PDF(Pubmed)
Abstract:
Glycochenodeoxycholate-3-sulfate (GCDCA-S) and chenodeoxycholate-24-glucuronide (CDCA-24G) are bile acid metabolites that potentially serve as endogenous biomarkers for drug-drug interactions mediated by the hepatic uptake transporters OATP1B1 and OATP1B3. We developed and validated a novel UHPLC-MS/MS method for the quantitative determination of GCDCA-S and CDCA-24G in mouse and human plasma with a lower limit of quantitation of 0.5 ng/mL. Chromatographic separation was achieved on an Accucore aQ column (50 mm × 2.1 mm, dp = 2.6 μm) maintained at 20 °C and a gradient mobile phase comprising 2 mM ammonium acetate in water and methanol. The extraction recoveries of GCDCA-S and CDCA-24G were >80 %, and linear (r2 > 0.99) calibration curves ranged 0.5-100 ng/mL (CDCA-24G and GCDCA-S in mouse plasma) or 0.5-1000 ng/mL (GCDCA-S in mouse plasma). Values for precision (CV < 11.6 %) and accuracy bias (10.9 %) of analyte-spiked quality control samples verified that water was an acceptable matrix to prepare calibrators. This method was successfully applied to establish baseline activity of OATP1B1/OATP1B3 in humans and mice and establish the in vivo effects of OATP1B1/OATP1B3 inhibitors rifampin and micafungin.
摘要:
硫酸甘氨酸脱氧胆酸盐-3-硫酸盐(GCDCA-S)和鹅脱氧胆酸盐-24-葡糖苷酸(CDCA-24G)是胆汁酸代谢物,可能作为内源性生物标志物,用于由肝脏摄取转运蛋白OATP1B1和OATP1B3介导的药物-药物相互作用。

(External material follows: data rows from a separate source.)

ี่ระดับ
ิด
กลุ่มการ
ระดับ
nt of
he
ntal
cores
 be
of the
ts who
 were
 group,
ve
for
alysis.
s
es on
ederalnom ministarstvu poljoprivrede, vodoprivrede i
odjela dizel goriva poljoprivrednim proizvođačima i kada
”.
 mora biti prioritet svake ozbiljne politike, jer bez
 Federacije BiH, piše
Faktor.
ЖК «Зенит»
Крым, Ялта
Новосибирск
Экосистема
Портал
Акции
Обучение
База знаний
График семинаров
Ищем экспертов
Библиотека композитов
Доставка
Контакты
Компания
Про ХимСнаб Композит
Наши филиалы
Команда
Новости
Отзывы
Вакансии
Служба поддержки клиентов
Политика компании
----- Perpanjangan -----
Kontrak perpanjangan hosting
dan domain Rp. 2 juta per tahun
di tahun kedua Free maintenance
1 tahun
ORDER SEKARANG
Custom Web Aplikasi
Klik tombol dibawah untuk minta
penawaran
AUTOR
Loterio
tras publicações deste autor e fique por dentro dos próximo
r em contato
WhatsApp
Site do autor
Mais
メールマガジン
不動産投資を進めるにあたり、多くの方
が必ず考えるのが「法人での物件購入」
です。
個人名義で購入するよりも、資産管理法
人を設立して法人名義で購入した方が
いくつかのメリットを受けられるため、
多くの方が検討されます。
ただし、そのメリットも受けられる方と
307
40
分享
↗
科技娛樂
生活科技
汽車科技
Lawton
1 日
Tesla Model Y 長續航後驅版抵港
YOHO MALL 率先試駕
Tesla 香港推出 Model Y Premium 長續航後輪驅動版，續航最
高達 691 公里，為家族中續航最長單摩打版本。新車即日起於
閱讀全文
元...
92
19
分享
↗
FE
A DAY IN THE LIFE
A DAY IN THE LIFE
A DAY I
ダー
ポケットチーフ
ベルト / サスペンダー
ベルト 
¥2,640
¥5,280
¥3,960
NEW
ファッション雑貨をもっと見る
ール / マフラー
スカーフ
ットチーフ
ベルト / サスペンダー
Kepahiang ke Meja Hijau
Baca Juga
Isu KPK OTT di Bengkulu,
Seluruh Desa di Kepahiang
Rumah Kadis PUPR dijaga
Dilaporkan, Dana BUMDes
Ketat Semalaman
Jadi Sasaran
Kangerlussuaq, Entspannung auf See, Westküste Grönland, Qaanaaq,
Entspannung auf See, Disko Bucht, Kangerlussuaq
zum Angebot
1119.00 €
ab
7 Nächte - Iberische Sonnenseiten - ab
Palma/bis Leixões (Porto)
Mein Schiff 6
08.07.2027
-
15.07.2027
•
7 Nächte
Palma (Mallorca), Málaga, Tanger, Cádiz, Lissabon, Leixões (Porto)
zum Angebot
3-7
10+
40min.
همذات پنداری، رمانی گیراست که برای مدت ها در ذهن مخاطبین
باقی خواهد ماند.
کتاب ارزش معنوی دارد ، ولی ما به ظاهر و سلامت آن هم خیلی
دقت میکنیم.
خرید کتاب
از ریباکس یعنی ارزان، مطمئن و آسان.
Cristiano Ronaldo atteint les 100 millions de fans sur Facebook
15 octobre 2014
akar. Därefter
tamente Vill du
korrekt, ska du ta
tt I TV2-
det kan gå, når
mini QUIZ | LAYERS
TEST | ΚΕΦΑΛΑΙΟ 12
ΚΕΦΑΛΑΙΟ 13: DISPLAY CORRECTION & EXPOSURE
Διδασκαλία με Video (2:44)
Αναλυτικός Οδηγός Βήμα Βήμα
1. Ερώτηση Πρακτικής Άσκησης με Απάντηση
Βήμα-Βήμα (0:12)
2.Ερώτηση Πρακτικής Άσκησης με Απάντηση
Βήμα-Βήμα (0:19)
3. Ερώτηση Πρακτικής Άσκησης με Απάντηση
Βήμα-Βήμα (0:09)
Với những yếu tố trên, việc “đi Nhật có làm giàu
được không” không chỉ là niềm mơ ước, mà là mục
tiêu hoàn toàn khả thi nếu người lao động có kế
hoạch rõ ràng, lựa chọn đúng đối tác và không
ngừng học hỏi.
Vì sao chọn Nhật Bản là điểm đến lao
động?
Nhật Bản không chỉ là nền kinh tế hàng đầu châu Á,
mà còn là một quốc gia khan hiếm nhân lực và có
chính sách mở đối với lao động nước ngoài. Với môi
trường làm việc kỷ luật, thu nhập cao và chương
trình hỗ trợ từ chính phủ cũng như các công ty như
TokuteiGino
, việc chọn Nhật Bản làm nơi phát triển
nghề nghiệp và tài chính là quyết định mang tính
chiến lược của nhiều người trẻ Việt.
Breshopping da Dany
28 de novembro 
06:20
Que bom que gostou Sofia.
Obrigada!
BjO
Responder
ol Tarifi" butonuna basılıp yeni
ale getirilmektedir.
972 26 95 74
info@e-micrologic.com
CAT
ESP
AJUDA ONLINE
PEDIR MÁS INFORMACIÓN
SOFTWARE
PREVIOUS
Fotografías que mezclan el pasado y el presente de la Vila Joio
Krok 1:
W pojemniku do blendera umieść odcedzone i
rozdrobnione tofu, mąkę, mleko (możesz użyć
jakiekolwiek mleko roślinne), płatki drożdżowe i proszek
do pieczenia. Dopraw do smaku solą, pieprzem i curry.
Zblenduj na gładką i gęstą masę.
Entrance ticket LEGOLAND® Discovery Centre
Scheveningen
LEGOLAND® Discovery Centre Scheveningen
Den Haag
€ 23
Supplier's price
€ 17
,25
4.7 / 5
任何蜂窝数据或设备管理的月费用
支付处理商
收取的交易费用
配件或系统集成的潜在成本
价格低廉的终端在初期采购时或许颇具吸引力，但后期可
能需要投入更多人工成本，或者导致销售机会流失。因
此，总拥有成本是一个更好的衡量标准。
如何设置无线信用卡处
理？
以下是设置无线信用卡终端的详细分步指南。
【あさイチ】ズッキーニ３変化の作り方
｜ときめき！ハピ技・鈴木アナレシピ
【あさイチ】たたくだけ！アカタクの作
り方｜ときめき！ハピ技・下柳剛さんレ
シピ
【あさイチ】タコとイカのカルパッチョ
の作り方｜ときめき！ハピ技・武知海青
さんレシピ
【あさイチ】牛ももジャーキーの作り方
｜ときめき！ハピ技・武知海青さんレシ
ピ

我们开发并验证了一种新型的UHPLC-MS/MS方法,用于定量测定小鼠和人血浆中的GCDCA-S和CDCA-24G,定量下限为0.5ng/mL。在AccucoreaQ色谱柱上实现色谱分离(50mm×2.1mm,dp=2.6μm)保持在20°C和包含2mM乙酸铵在水和甲醇中的梯度流动相。GCDCA-S和CDCA-24G的提取回收率均>80%,和线性(r2>0.99)校准曲线范围为0.5-100ng/mL(小鼠血浆中的CDCA-24G和GCDCA-S)或0.5-1000ng/mL(小鼠血浆中的GCDCA-S)。掺入分析物的质量对照样品的精密度(CV<11.6%)和准确度偏差(10.9%)的值证实水是制备校准物的可接受的基质。该方法已成功应用于建立OATP1B1/OATP1B3在人和小鼠中的基线活性,并建立了OATP1B1/OATP1B3抑制剂利福平和米卡芬净的体内作用。